REPRESENTATIVENESS AND VALUING DISSENT:
THE CLASSROOM GUIDELINES
One of the primary factors that I contend increases the value of a custom is whether it developed with the “input and participation of both IP owners and users and large and small players in the IP industries.” 12 When customs develop in a one-sided manner, I contend that they should generally be discounted. One of the primary examples I give of such a one-sided custom is the Classroom Guidelines, which were developed primarily by publishing companies to govern educational uses of copyrighted works. Epstein suggests that some universities and libraries were signatories to the Guidelines. 13 In fact, none were. 14 Nor is there any evidence that educators or students were involved in the development of the Guidelines. The American Association of University Professors and the American Association of Law Schools even went on record as opposing the Guidelines. 15
Despite Epstein’s suggestion that universities and libraries who did not agree to the Guidelines should be free to “litigate against the norms,” 16 the reality is that they cannot. Because courts have treated the Guidelines as binding customary agreements, the Guidelines have been incorporated into the law. No challenges to the Guidelines have been successful despite arguments that universities and others did not agree to their terms.
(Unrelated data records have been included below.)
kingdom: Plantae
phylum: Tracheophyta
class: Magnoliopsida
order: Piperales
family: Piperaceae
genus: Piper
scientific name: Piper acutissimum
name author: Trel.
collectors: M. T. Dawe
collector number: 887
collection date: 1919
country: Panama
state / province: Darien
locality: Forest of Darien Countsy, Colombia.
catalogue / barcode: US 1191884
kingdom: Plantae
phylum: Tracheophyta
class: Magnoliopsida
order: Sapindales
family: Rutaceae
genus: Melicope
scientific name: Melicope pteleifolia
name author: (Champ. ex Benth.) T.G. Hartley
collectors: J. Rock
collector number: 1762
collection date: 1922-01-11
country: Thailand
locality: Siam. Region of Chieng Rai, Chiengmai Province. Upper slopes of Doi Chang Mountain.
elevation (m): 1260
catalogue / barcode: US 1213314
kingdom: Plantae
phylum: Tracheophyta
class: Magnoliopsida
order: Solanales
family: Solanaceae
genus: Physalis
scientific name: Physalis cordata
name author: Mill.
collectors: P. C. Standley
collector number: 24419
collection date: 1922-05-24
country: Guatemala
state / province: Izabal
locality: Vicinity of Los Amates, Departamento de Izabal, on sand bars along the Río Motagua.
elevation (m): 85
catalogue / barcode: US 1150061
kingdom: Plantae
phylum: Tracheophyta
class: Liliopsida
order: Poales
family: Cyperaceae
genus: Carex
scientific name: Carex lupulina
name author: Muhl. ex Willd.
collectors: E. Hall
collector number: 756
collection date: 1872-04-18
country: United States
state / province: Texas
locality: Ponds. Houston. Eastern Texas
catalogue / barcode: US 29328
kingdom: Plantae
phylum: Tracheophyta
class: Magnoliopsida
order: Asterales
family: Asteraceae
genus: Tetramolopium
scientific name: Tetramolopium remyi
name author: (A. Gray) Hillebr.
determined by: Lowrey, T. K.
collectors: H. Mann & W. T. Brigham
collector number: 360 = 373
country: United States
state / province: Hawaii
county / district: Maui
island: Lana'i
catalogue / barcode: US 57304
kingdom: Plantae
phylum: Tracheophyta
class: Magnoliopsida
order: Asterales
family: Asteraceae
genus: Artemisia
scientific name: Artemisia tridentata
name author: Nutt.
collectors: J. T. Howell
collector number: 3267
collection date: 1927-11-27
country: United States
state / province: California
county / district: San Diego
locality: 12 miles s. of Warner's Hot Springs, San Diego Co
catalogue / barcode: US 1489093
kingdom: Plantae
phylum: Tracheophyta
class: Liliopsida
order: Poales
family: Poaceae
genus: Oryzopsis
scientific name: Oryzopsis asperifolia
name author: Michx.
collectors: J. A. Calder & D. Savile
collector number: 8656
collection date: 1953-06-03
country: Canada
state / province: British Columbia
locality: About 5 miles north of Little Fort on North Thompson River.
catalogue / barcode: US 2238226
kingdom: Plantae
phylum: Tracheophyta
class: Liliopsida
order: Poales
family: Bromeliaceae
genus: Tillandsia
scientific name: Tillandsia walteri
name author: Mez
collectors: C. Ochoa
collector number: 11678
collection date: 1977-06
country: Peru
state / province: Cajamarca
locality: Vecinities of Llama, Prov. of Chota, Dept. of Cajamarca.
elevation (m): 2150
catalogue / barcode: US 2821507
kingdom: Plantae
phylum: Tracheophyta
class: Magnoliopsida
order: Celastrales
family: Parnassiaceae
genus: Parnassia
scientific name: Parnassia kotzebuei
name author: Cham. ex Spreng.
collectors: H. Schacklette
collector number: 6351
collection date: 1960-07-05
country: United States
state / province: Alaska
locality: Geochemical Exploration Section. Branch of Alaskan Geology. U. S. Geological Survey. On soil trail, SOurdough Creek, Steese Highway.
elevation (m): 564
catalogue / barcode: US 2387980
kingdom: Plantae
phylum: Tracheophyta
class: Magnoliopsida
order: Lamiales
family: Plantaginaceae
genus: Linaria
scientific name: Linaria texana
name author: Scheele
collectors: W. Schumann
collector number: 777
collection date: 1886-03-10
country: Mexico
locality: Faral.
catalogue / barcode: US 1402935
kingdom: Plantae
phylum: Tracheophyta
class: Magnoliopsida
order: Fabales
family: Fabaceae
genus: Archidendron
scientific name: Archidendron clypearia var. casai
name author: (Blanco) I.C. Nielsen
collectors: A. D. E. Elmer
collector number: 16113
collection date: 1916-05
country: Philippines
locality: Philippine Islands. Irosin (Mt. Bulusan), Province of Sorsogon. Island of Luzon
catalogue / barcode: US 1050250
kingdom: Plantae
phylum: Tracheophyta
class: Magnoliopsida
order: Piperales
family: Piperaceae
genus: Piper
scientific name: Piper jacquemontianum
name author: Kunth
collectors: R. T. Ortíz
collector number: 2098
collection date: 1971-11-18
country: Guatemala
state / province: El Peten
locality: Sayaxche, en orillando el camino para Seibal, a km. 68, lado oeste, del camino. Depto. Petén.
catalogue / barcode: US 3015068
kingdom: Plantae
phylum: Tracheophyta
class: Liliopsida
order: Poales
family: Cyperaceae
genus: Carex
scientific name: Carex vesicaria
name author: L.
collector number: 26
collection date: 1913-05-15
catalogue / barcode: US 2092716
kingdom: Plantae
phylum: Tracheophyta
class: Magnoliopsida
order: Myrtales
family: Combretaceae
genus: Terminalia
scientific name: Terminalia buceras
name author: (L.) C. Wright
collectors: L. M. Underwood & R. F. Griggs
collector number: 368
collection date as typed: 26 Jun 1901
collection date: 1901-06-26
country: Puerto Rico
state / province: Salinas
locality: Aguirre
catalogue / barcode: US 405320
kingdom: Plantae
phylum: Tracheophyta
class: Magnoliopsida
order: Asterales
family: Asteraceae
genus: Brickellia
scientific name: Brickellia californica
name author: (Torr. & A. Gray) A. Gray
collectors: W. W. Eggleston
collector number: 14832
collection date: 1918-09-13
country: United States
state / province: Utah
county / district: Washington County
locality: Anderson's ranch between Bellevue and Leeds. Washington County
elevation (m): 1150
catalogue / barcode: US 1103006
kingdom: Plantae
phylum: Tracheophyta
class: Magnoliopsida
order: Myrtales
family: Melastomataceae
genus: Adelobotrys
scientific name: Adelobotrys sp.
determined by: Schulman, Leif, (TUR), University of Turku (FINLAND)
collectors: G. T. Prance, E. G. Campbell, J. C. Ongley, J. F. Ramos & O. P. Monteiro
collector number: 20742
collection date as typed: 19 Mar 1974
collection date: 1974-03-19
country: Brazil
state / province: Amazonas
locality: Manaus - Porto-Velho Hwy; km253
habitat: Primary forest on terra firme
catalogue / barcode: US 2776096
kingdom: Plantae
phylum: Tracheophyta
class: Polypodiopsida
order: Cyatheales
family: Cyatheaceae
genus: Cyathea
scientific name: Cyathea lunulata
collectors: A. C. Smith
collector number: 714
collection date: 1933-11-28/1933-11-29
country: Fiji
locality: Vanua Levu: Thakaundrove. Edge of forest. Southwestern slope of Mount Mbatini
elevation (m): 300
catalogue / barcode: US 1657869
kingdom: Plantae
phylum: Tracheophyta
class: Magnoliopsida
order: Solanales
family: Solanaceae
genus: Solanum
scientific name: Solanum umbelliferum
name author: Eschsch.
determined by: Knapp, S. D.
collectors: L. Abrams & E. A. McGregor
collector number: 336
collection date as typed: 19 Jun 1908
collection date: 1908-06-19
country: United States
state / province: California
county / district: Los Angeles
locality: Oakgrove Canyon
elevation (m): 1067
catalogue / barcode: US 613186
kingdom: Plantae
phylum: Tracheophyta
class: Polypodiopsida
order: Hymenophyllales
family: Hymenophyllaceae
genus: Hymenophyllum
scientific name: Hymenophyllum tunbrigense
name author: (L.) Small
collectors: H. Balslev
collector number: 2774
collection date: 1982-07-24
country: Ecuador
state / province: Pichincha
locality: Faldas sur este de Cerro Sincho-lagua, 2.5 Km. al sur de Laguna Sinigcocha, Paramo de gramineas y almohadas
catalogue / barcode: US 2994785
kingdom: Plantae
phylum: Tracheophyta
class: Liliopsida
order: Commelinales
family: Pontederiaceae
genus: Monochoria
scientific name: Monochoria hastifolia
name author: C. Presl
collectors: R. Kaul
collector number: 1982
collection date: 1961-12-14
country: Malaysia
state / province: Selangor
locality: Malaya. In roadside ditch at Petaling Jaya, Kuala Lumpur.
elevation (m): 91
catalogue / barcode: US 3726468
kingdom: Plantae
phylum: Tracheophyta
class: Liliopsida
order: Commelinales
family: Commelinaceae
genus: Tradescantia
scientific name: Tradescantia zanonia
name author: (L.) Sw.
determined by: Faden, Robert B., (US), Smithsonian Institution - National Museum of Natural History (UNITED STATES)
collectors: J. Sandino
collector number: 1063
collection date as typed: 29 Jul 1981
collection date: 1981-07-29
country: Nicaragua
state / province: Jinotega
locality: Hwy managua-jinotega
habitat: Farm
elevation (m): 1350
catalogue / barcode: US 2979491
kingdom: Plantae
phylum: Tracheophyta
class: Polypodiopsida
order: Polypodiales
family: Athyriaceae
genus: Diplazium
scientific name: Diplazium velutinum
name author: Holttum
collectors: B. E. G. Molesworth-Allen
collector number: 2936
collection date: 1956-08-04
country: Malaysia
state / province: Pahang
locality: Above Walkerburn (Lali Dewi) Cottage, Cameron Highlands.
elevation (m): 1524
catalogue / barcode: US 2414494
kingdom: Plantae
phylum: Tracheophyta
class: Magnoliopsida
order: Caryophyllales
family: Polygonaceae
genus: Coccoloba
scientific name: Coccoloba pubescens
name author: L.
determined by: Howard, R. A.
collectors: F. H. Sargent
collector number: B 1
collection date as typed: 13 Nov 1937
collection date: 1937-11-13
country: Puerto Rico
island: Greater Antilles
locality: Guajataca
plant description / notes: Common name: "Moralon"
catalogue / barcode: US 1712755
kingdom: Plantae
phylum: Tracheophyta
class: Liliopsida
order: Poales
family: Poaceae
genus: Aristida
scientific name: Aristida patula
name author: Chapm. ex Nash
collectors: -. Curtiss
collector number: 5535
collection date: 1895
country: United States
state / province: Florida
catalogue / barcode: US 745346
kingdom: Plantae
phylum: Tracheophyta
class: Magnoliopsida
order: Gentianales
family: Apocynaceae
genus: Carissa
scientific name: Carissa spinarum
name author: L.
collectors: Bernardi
My main criticism of the Classroom Guidelines is not that it was not a good idea to come up with some clearly delineated, private safe harbors for educational copying, but that such guidelines should not lead courts to bind parties who did not develop or agree to them. Even parties who agree to such guidelines should not be bound by their terms, if the understanding was that the guidelines would set a floor, not a ceiling, on fair use.
CONCLUSION
Epstein and I both agree that the development of copyright customs is not surprising given the uncertainty about the scope of the fair use defense, but we part ways on whether those customs should be incorporated into the law. I continue to contend that they should not for the reasons I discuss more fully in The Questionable Use of Custom in Intellectual Property. Nevertheless, if the customs themselves restrict what gets made, as I claim they do, the question remains what can be done to relieve this pressure. Clarifying that customs will not be binding in the courts is one important step, but there must also be a movement by IP participants to explicitly and publicly dissent from the most limiting customs and to work toward fixing the fair use system.